Blackline Safety Corp.
- Formerly: Blackline GPS Corp. (2004-2015)
- Company type: Public
- Traded as: TSX: BLN
- Industry: Connected Safety Technology
- Founded: 2004; 22 years ago
- Founders: Patrick Rousseau Brendon Cook
- Area served: Worldwide
- Key people: Cody Slater (CEO)
- Products: Personal Gas detector Area Gas detector Wearable Safety Device Lone Worker Safety Device Gamma Radiation Detector 24/7 Live Monitoring
- Revenue: CAD$ 100 million (FY 2023)
- Website: blacklinesafety.com

= Blackline Safety =

Canadian Connected Safety Technology Manufacturer

Blackline Safety Corp. (formerly Blackline GPS) is a Canadian public company that designs, develops and manufactures employee safety monitoring technology. It is traded under the symbol BLN on the TSX Venture Exchange.

==History==
The company started out as Blackline GPS, founded by Patrick Rousseau and Brendon Cook in 2004. They introduced a car-tracking device that uses GPS in 2008. Named GPS Snitch, it can be controlled via the internet or by texting to a special phone number.

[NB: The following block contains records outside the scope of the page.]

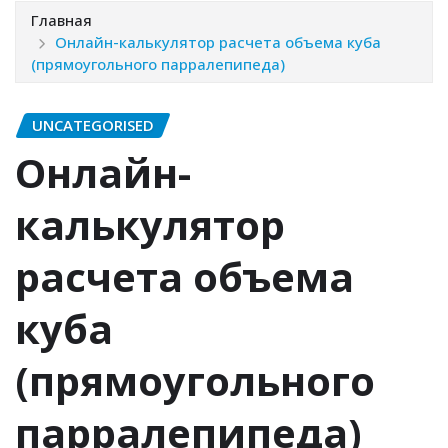
Главная
Онлайн-калькулятор расчета объема куба
(прямоугольного парралепипеда)
UNCATEGORISED
Онлайн-
калькулятор
расчета объема
куба
(прямоугольного
парралепипеда)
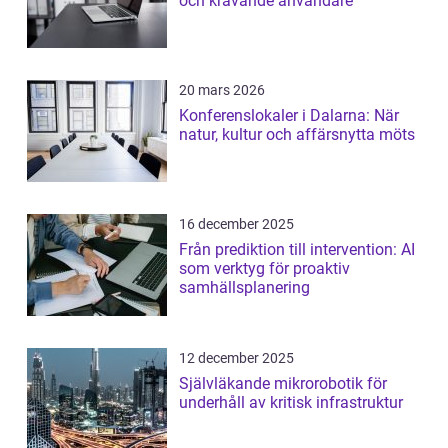
och krävande användare
20 mars 2026
Konferenslokaler i Dalarna: När
natur, kultur och affärsnytta möts
16 december 2025
Från prediktion till intervention: AI
som verktyg för proaktiv
samhällsplanering
12 december 2025
Självläkande mikrorobotik för
underhåll av kritisk infrastruktur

Another offering from Blackline is named Blip.

The idea for the initial product originated in 2004, but success was limited by the lack of a reliable income stream. Outside funding enabled growth in the consumer market, but by 2010 "the decision was made to leave the consumer GPS market, and focus solely on the industrial GPS market".

In 2013 85% of the company's income was from consumer sales, but in 2018 85% was from industrial sales.

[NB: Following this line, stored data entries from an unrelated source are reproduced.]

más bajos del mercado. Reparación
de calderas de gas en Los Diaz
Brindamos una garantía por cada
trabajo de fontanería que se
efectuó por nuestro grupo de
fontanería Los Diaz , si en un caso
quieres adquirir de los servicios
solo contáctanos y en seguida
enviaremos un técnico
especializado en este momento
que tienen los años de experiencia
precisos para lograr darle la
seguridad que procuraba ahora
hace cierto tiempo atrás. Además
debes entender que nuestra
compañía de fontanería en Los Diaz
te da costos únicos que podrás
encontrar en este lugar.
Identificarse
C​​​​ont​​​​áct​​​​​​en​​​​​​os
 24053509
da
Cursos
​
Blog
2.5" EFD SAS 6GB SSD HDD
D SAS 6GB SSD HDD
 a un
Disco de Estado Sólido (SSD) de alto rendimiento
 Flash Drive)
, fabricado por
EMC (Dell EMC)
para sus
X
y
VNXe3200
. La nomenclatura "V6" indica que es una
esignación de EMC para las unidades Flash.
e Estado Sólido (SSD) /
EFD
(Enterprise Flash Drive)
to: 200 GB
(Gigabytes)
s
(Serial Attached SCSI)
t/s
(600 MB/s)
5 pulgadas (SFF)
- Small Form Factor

In 2014, the company received a contract of $240,000 CAD from the Canadian government under the Build in Canada Innovation Program. They worked with Correctional Services Canada in Ontario to outfit parole officers with about 100 of its Loner 900/Loner Bridge System monitors.

The company changed names in July 2015 to Blackline Safety Corp.

===Income stream===
The company requires either monthly or annual fees. Success is based on having an ongoing income stream, and a 2013 report noted that simply getting more customers is not enough.